Drop the images, then output the listing exactly.

→ **Data excerpt**
____________________
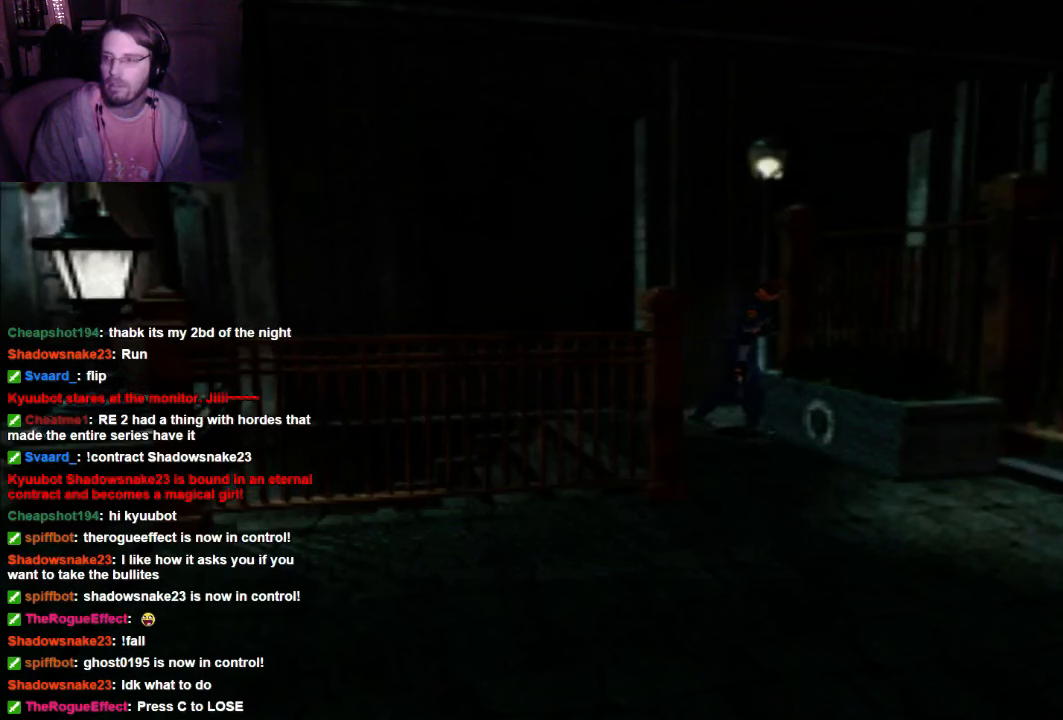
{"buttons": ["DPAD_UP", "DPAD_RIGHT"], "left_stick": "center", "right_stick": "center", "events": [[34, "A", "up"], [100, "A", "down"], [234, "A", "up"], [300, "A", "down"], [434, "A", "up"], [467, "DPAD_RIGHT", "down"]]}
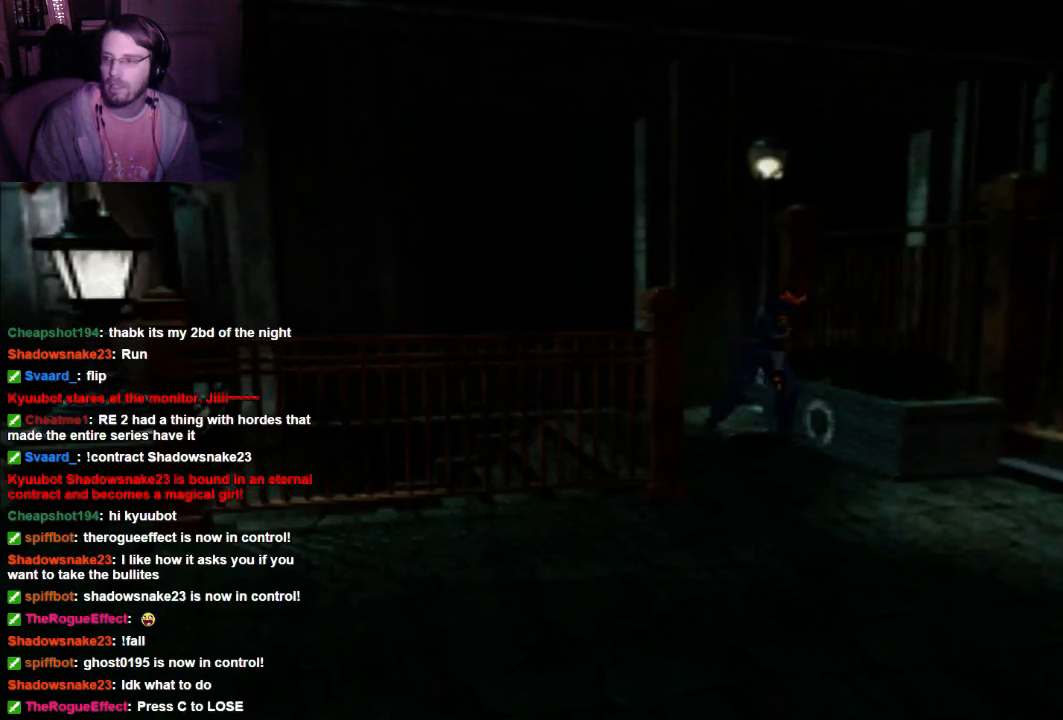
{"buttons": ["X", "DPAD_UP", "DPAD_RIGHT"], "left_stick": "center", "right_stick": "center", "events": [[167, "X", "down"]]}
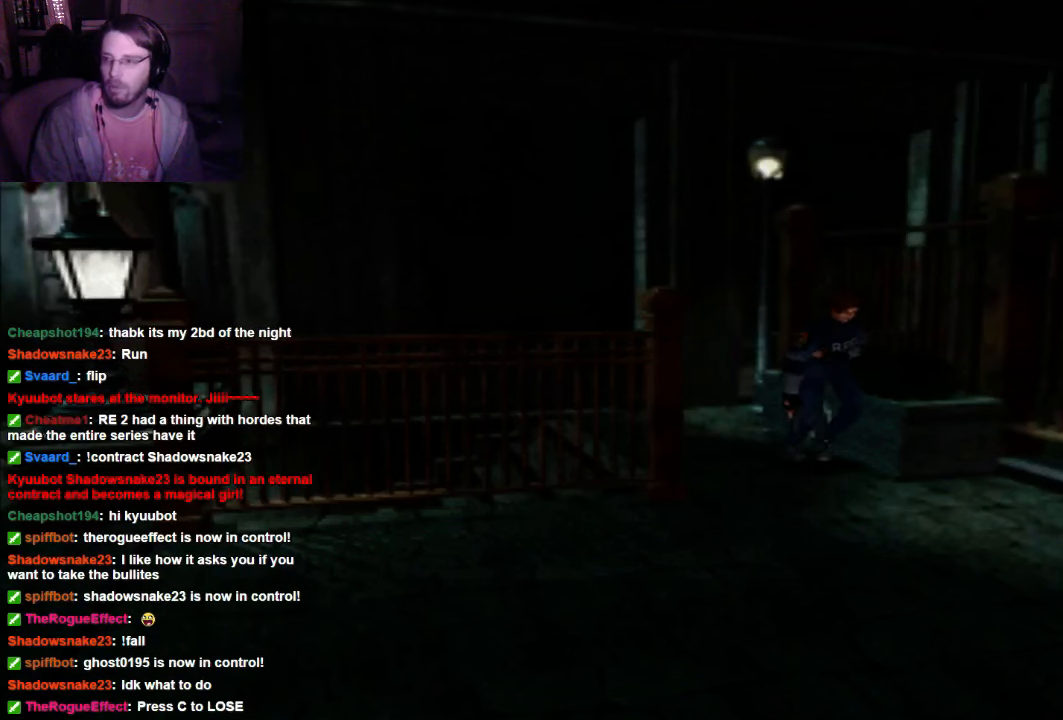
{"buttons": ["X", "DPAD_UP"], "left_stick": "center", "right_stick": "center", "events": [[167, "DPAD_RIGHT", "up"]]}
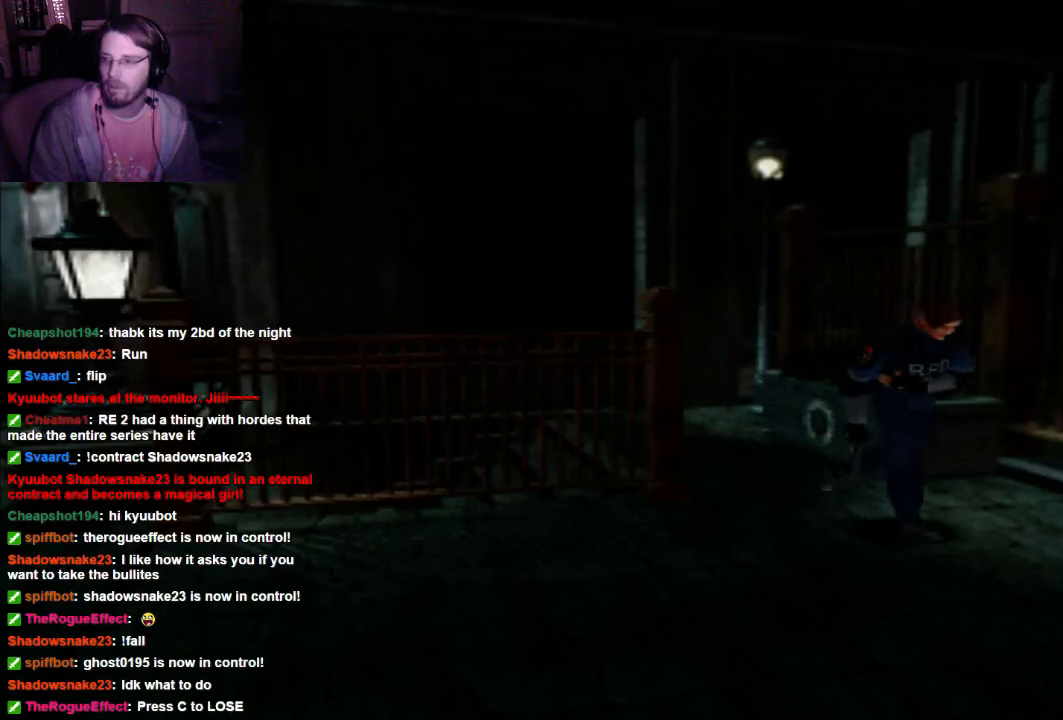
{"buttons": ["DPAD_UP"], "left_stick": "center", "right_stick": "center", "events": [[400, "X", "up"]]}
____________________
→ **Output for this task**
{"buttons": ["DPAD_UP", "DPAD_RIGHT"], "left_stick": "center", "right_stick": "center", "events": [[34, "A", "up"], [100, "A", "down"], [234, "A", "up"], [300, "A", "down"], [434, "A", "up"], [467, "DPAD_RIGHT", "down"]]}
{"buttons": ["X", "DPAD_UP", "DPAD_RIGHT"], "left_stick": "center", "right_stick": "center", "events": [[167, "X", "down"]]}
{"buttons": ["X", "DPAD_UP"], "left_stick": "center", "right_stick": "center", "events": [[167, "DPAD_RIGHT", "up"]]}
{"buttons": ["DPAD_UP"], "left_stick": "center", "right_stick": "center", "events": [[400, "X", "up"]]}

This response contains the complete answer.